### LISTED ENTRIES ###

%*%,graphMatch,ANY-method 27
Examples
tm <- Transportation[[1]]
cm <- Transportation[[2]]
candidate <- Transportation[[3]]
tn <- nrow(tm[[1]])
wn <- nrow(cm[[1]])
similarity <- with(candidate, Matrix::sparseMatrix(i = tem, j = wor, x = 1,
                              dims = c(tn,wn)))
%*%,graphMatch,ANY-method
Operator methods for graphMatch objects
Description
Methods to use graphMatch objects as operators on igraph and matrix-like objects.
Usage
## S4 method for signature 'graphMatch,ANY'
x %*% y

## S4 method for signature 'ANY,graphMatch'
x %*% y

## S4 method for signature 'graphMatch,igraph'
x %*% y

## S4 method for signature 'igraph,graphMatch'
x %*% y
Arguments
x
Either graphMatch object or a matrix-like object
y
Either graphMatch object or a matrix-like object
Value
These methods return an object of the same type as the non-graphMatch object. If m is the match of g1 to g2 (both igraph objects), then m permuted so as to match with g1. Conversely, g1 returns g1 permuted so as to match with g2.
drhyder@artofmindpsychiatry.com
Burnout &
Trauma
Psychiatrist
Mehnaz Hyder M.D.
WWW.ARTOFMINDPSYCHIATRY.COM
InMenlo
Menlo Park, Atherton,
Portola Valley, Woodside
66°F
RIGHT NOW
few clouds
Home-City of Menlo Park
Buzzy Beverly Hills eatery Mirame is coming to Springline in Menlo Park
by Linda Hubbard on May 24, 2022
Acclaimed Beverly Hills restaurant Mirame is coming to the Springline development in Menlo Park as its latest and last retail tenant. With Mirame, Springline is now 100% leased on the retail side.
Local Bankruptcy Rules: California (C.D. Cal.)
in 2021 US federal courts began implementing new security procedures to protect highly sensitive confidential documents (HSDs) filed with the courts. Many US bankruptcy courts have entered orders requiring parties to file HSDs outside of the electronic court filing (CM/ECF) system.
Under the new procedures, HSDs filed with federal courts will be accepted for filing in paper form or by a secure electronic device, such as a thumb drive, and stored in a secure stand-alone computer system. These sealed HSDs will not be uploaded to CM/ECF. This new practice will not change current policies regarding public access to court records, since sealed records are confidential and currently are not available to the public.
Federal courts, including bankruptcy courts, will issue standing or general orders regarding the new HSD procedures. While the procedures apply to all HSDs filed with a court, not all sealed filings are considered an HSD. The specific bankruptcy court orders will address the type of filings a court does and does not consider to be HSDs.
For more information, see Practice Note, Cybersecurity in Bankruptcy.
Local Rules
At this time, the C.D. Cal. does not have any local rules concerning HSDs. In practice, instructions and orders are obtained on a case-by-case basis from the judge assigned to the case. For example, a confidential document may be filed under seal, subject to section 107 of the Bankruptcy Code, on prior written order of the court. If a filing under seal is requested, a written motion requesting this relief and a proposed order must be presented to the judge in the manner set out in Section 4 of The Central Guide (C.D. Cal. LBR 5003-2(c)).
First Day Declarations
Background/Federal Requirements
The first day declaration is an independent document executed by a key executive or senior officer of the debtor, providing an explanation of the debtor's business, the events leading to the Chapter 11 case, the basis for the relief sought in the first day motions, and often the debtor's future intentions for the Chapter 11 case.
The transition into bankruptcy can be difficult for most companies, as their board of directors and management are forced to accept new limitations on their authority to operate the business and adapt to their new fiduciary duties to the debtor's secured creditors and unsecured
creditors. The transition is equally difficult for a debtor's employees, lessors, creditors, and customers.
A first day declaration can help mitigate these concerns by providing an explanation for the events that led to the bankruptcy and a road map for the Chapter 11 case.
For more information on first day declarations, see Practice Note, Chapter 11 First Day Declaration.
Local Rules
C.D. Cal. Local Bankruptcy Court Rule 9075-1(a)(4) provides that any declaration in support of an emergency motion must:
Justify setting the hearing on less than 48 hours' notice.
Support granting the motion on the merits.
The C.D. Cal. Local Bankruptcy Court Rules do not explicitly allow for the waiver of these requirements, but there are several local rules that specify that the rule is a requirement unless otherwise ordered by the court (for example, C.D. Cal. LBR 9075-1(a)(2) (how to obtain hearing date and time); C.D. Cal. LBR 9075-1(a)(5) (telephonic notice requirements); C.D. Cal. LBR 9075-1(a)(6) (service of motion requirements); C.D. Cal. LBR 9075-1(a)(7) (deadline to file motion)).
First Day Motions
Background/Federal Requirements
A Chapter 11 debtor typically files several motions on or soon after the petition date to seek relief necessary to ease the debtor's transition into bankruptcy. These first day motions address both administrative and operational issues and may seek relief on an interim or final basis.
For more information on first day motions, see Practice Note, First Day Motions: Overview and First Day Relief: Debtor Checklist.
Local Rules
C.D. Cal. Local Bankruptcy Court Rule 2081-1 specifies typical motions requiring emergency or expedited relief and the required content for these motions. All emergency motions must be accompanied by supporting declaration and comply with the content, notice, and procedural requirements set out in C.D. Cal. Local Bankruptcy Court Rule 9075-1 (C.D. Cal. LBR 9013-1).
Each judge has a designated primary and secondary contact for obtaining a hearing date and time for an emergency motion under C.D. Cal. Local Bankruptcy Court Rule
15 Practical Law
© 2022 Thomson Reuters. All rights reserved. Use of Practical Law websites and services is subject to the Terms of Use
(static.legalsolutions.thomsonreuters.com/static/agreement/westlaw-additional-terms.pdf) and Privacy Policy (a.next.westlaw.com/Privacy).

###

An exact copy of all the records is what is needed here.

%*%,graphMatch,ANY-method 27
Examples
tm <- Transportation[[1]]
cm <- Transportation[[2]]
candidate <- Transportation[[3]]
tn <- nrow(tm[[1]])
wn <- nrow(cm[[1]])
similarity <- with(candidate, Matrix::sparseMatrix(i = tem, j = wor, x = 1,
                              dims = c(tn,wn)))
%*%,graphMatch,ANY-method
Operator methods for graphMatch objects
Description
Methods to use graphMatch objects as operators on igraph and matrix-like objects.
Usage
## S4 method for signature 'graphMatch,ANY'
x %*% y

## S4 method for signature 'ANY,graphMatch'
x %*% y

## S4 method for signature 'graphMatch,igraph'
x %*% y

## S4 method for signature 'igraph,graphMatch'
x %*% y
Arguments
x
Either graphMatch object or a matrix-like object
y
Either graphMatch object or a matrix-like object
Value
These methods return an object of the same type as the non-graphMatch object. If m is the match of g1 to g2 (both igraph objects), then m permuted so as to match with g1. Conversely, g1 returns g1 permuted so as to match with g2.
drhyder@artofmindpsychiatry.com
Burnout &
Trauma
Psychiatrist
Mehnaz Hyder M.D.
WWW.ARTOFMINDPSYCHIATRY.COM
InMenlo
Menlo Park, Atherton,
Portola Valley, Woodside
66°F
RIGHT NOW
few clouds
Home-City of Menlo Park
Buzzy Beverly Hills eatery Mirame is coming to Springline in Menlo Park
by Linda Hubbard on May 24, 2022
Acclaimed Beverly Hills restaurant Mirame is coming to the Springline development in Menlo Park as its latest and last retail tenant. With Mirame, Springline is now 100% leased on the retail side.
Local Bankruptcy Rules: California (C.D. Cal.)
in 2021 US federal courts began implementing new security procedures to protect highly sensitive confidential documents (HSDs) filed with the courts. Many US bankruptcy courts have entered orders requiring parties to file HSDs outside of the electronic court filing (CM/ECF) system.
Under the new procedures, HSDs filed with federal courts will be accepted for filing in paper form or by a secure electronic device, such as a thumb drive, and stored in a secure stand-alone computer system. These sealed HSDs will not be uploaded to CM/ECF. This new practice will not change current policies regarding public access to court records, since sealed records are confidential and currently are not available to the public.
Federal courts, including bankruptcy courts, will issue standing or general orders regarding the new HSD procedures. While the procedures apply to all HSDs filed with a court, not all sealed filings are considered an HSD. The specific bankruptcy court orders will address the type of filings a court does and does not consider to be HSDs.
For more information, see Practice Note, Cybersecurity in Bankruptcy.
Local Rules
At this time, the C.D. Cal. does not have any local rules concerning HSDs. In practice, instructions and orders are obtained on a case-by-case basis from the judge assigned to the case. For example, a confidential document may be filed under seal, subject to section 107 of the Bankruptcy Code, on prior written order of the court. If a filing under seal is requested, a written motion requesting this relief and a proposed order must be presented to the judge in the manner set out in Section 4 of The Central Guide (C.D. Cal. LBR 5003-2(c)).
First Day Declarations
Background/Federal Requirements
The first day declaration is an independent document executed by a key executive or senior officer of the debtor, providing an explanation of the debtor's business, the events leading to the Chapter 11 case, the basis for the relief sought in the first day motions, and often the debtor's future intentions for the Chapter 11 case.
The transition into bankruptcy can be difficult for most companies, as their board of directors and management are forced to accept new limitations on their authority to operate the business and adapt to their new fiduciary duties to the debtor's secured creditors and unsecured
creditors. The transition is equally difficult for a debtor's employees, lessors, creditors, and customers.
A first day declaration can help mitigate these concerns by providing an explanation for the events that led to the bankruptcy and a road map for the Chapter 11 case.
For more information on first day declarations, see Practice Note, Chapter 11 First Day Declaration.
Local Rules
C.D. Cal. Local Bankruptcy Court Rule 9075-1(a)(4) provides that any declaration in support of an emergency motion must:
Justify setting the hearing on less than 48 hours' notice.
Support granting the motion on the merits.
The C.D. Cal. Local Bankruptcy Court Rules do not explicitly allow for the waiver of these requirements, but there are several local rules that specify that the rule is a requirement unless otherwise ordered by the court (for example, C.D. Cal. LBR 9075-1(a)(2) (how to obtain hearing date and time); C.D. Cal. LBR 9075-1(a)(5) (telephonic notice requirements); C.D. Cal. LBR 9075-1(a)(6) (service of motion requirements); C.D. Cal. LBR 9075-1(a)(7) (deadline to file motion)).
First Day Motions
Background/Federal Requirements
A Chapter 11 debtor typically files several motions on or soon after the petition date to seek relief necessary to ease the debtor's transition into bankruptcy. These first day motions address both administrative and operational issues and may seek relief on an interim or final basis.
For more information on first day motions, see Practice Note, First Day Motions: Overview and First Day Relief: Debtor Checklist.
Local Rules
C.D. Cal. Local Bankruptcy Court Rule 2081-1 specifies typical motions requiring emergency or expedited relief and the required content for these motions. All emergency motions must be accompanied by supporting declaration and comply with the content, notice, and procedural requirements set out in C.D. Cal. Local Bankruptcy Court Rule 9075-1 (C.D. Cal. LBR 9013-1).
Each judge has a designated primary and secondary contact for obtaining a hearing date and time for an emergency motion under C.D. Cal. Local Bankruptcy Court Rule
15 Practical Law
© 2022 Thomson Reuters. All rights reserved. Use of Practical Law websites and services is subject to the Terms of Use
(static.legalsolutions.thomsonreuters.com/static/agreement/westlaw-additional-terms.pdf) and Privacy Policy (a.next.westlaw.com/Privacy).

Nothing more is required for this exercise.